With debugging on, gmond works as expected. But the lack of daemonization is
a bit of a drag.
When built from *this* 2.6.0 tarball, not so much ... works in debug though:
644383 Jun 3 12:55 ganglia-2.6.0.tar.gz
and when you build the previous snapshot that gmond ONLY works in debug
mode?
If you mean "previous 2.6.0 snapshot," that's the only one I have access to.
what version of glibc are you running on your boxes?
% rpm -qi glibc
sh-2.05# rpm -qi glibc
Name : glibc Relocations: (not relocateable)
Version : 2.2.4 Vendor: Red Hat, Inc.
Release : 19.3 Build Date: Sat Dec 8 06:14:53
2001Install date: Fri Dec 5 02:47:04 2003 Build Host:
stripples.devel.redhat.com
Group : System Environment/Libraries Source RPM:
glibc-2.2.4-19.3.src.rpm
Size : 18049874 License: LGPL
Packager : Red Hat, Inc. <http://bugzilla.redhat.com/bugzilla>
i found that the pthread (LinuxThreads) implementation on linux is a
nightmare. sometimes you'll find the thread stuff in glibc other times
you'll find it in the kernel. you can force it to use older pthread
libraries by doing a...
% set LD_ASSUME_KERNEL="2.2.5"
before you start gmond.
To quote Zak McKracken and the Alien Mindbenders:
"That doesn't seem to work." :)
also, you are compiling gmond on the host it being run on?
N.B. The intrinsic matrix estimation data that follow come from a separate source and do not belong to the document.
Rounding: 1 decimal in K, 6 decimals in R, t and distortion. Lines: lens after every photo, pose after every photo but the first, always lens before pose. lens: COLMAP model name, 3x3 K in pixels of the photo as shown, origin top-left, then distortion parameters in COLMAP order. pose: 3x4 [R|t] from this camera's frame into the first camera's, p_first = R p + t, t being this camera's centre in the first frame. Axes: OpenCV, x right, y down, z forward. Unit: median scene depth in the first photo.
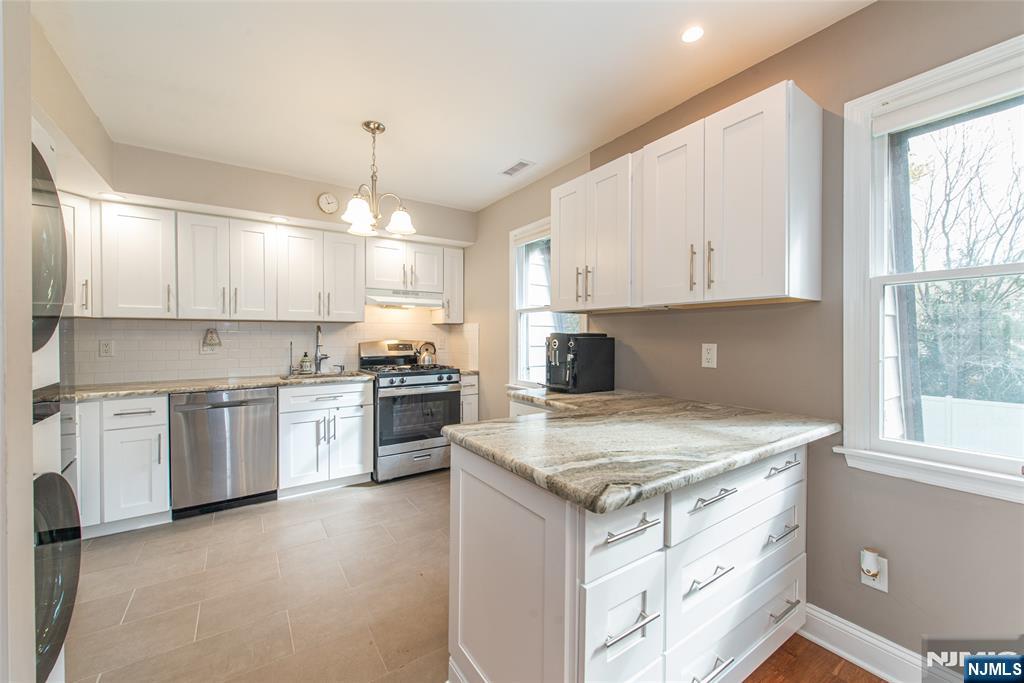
lens RADIAL K [[402.5, 0, 520.7], [0, 402.5, 340.6], [0, 0, 1]] dist [0.000761, -0.002285]
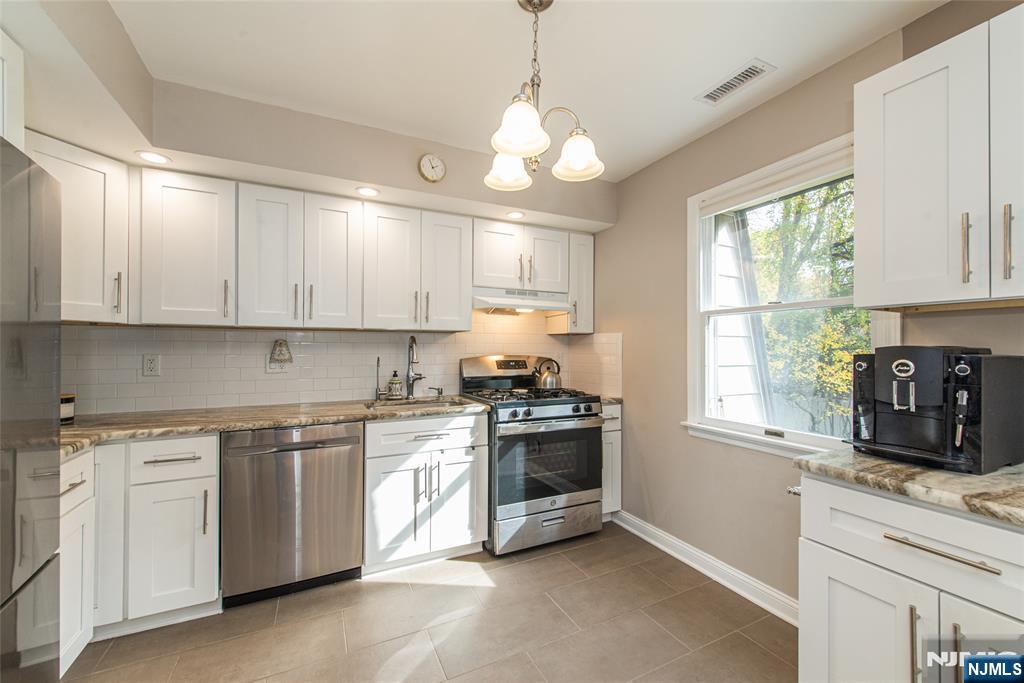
lens RADIAL K [[402.5, 0, 537.5], [0, 402.5, 346.0], [0, 0, 1]] dist [0.000761, -0.002285]
pose [[0.994883, 0.001364, -0.101022, -0.227993], [-0.003311, 0.999812, -0.019107, -0.005930], [0.100977, 0.019344, 0.994701, 0.320646]]
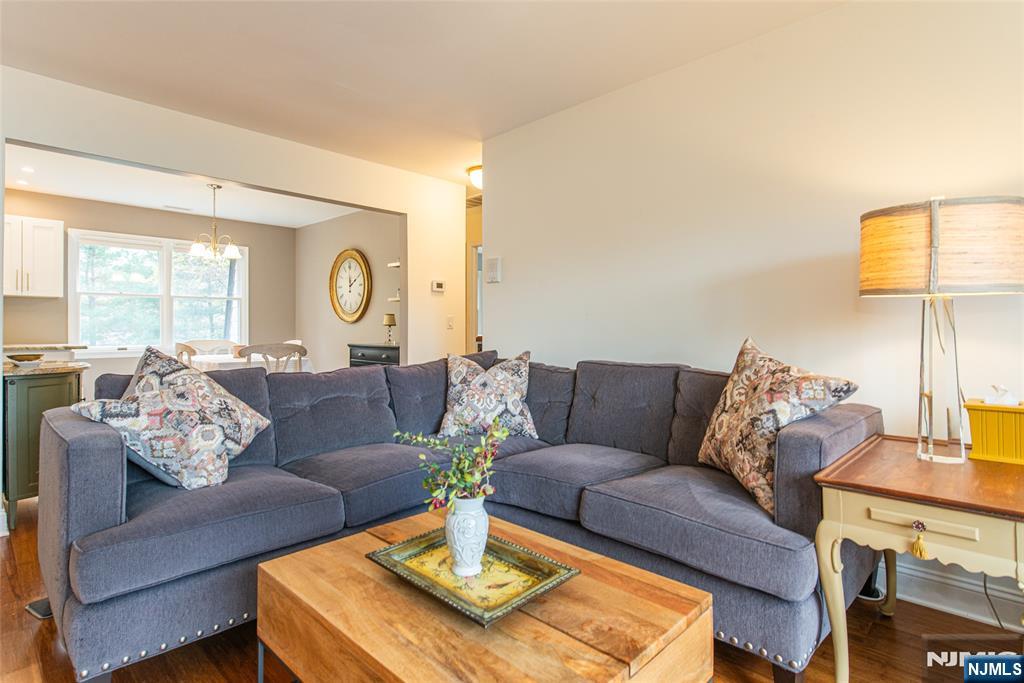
lens RADIAL K [[529.3, 0, 532.1], [0, 529.3, 326.1], [0, 0, 1]] dist [-0.002363, -0.001069]
pose [[-0.201136, 0.002406, 0.979560, -1.578564], [0.009291, 0.999957, -0.000548, 0.053854], [-0.979519, 0.008991, -0.201150, -0.640616]]
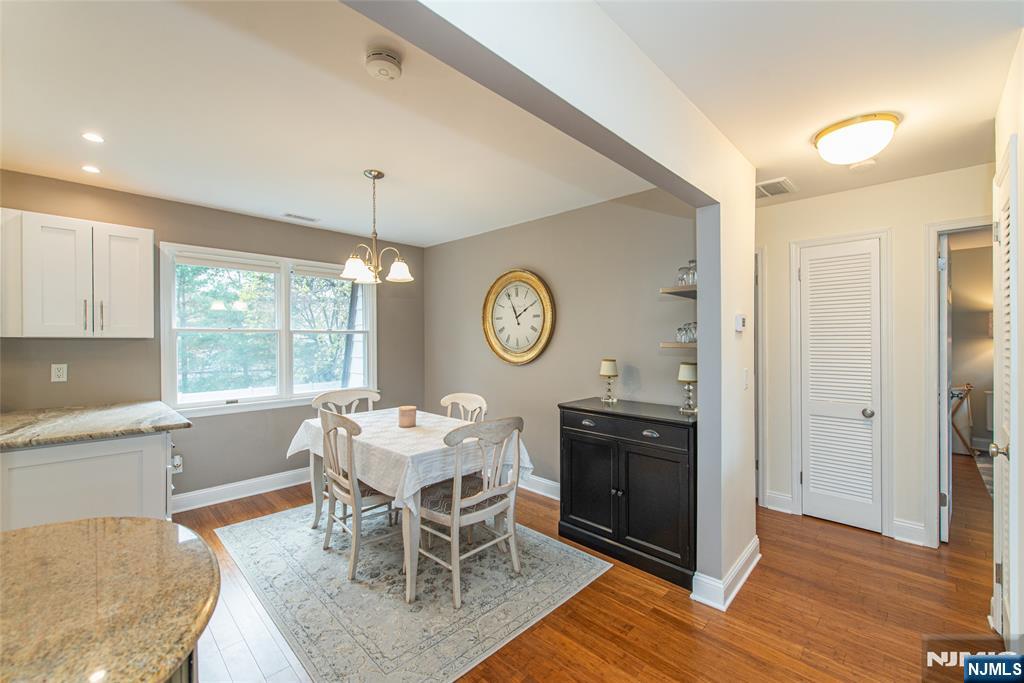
lens RADIAL K [[420.6, 0, 517.9], [0, 420.6, 340.9], [0, 0, 1]] dist [-0.002125, 0.000123]
pose [[-0.181849, -0.004171, 0.983318, -0.743163], [0.011877, 0.999909, 0.006438, -0.038812], [-0.983255, 0.012850, -0.181783, -0.169452]]
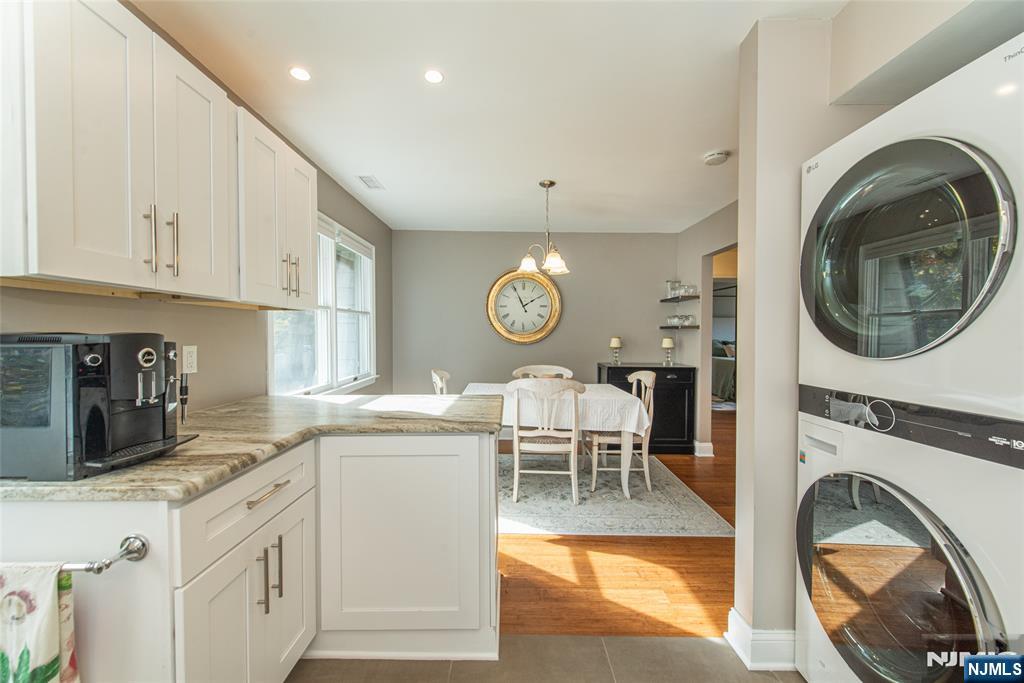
lens RADIAL K [[402.5, 0, 504.4], [0, 402.5, 341.6], [0, 0, 1]] dist [0.000761, -0.002285]
pose [[-0.804274, -0.014164, 0.594090, -0.370189], [0.004257, 0.999553, 0.029593, -0.015649], [-0.594244, 0.026330, -0.803854, 0.802282]]
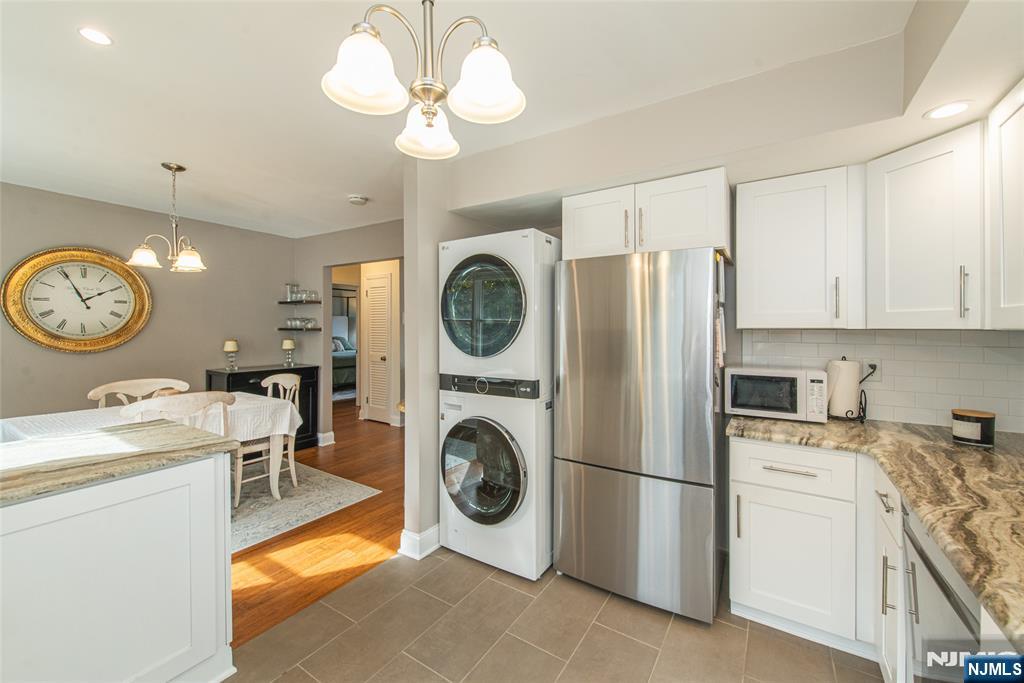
lens RADIAL K [[402.5, 0, 536.1], [0, 402.5, 323.1], [0, 0, 1]] dist [0.000761, -0.002285]
pose [[-0.914545, -0.009575, -0.404370, -0.221301], [-0.009971, 0.999950, -0.001127, -0.050936], [0.404361, 0.003001, -0.914595, 1.021020]]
Yes, for the purposes of this test I am compiling and running on the
aforementioned uniprocessor P4 Dell workstation. I've tried both this binary
and a rebuilt binary on the Opteron, no dice.
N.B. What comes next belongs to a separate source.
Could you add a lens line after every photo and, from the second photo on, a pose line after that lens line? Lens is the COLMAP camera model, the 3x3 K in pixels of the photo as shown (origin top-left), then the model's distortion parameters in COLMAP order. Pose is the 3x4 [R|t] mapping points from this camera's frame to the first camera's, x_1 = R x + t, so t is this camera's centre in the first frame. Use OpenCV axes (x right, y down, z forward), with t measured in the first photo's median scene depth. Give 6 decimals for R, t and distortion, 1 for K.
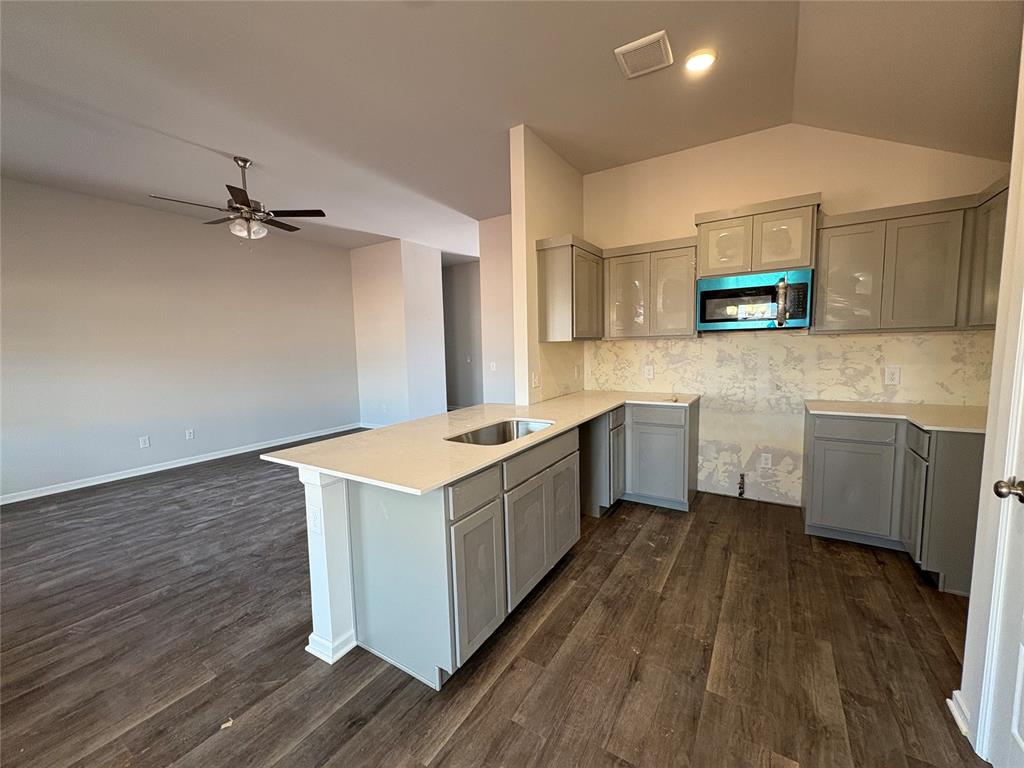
lens RADIAL K [[410.5, 0, 510.5], [0, 410.5, 382.1], [0, 0, 1]] dist [-0.002190, -0.000079]
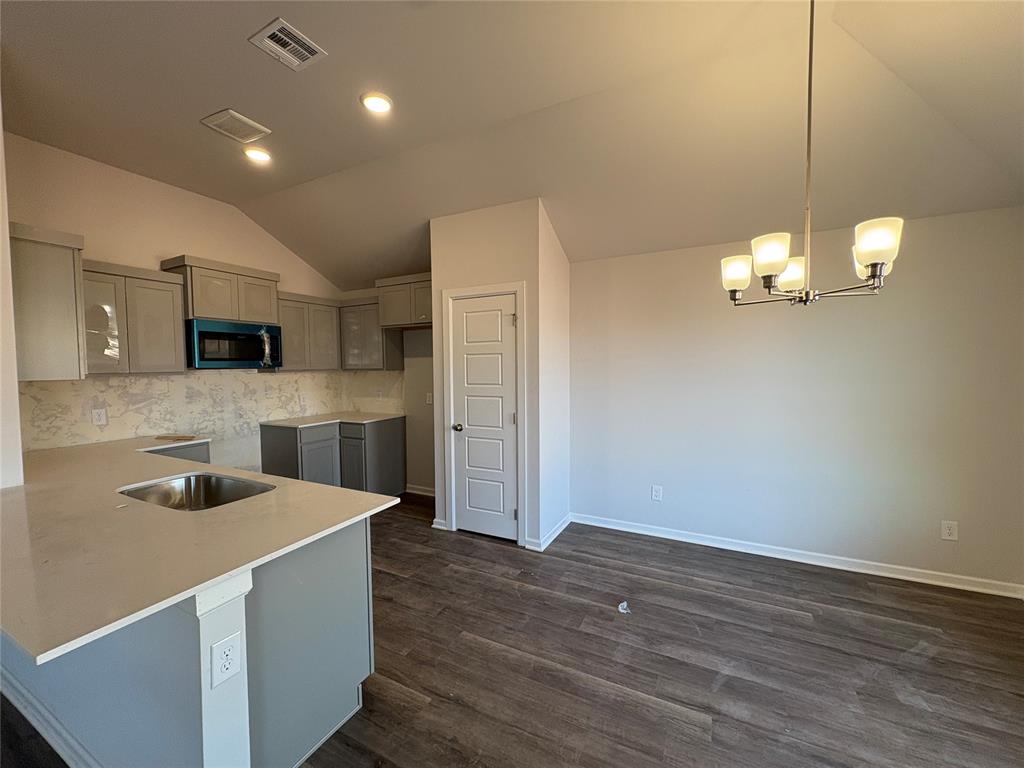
lens RADIAL K [[410.5, 0, 509.7], [0, 410.5, 384.7], [0, 0, 1]] dist [-0.002190, -0.000079]
pose [[-0.091143, -0.022191, 0.995591, -0.622277], [0.104104, 0.994062, 0.031688, -0.034054], [-0.990381, 0.106533, -0.088292, 0.312384]]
i think the problem is the way that signals are passed around in
threaded programs... older libraries used USR1 and USR2.. the newer
libraries use "real-time" signals.
That certainly could be the case. I'll see if I can get things going here but
threaded-app debugging isn't my favorite thing in the world so if someone
around here needs to move something heavy...
we may have to remove the thread pool code altogether and just have a
thread per channel (or put in a ./configure flag to override the pools
on broken machines).
I'll see if I can get my hands on other configurations on which I can test...
your message is timely. i was going to send an email out today and try
to get feedback on 2.6.0. so .. it looks like we have a trusted_hosts
IPv4 <=> IPv6 problem and a thread pool problem. any others?
Hats. People aren't wearing enough of them.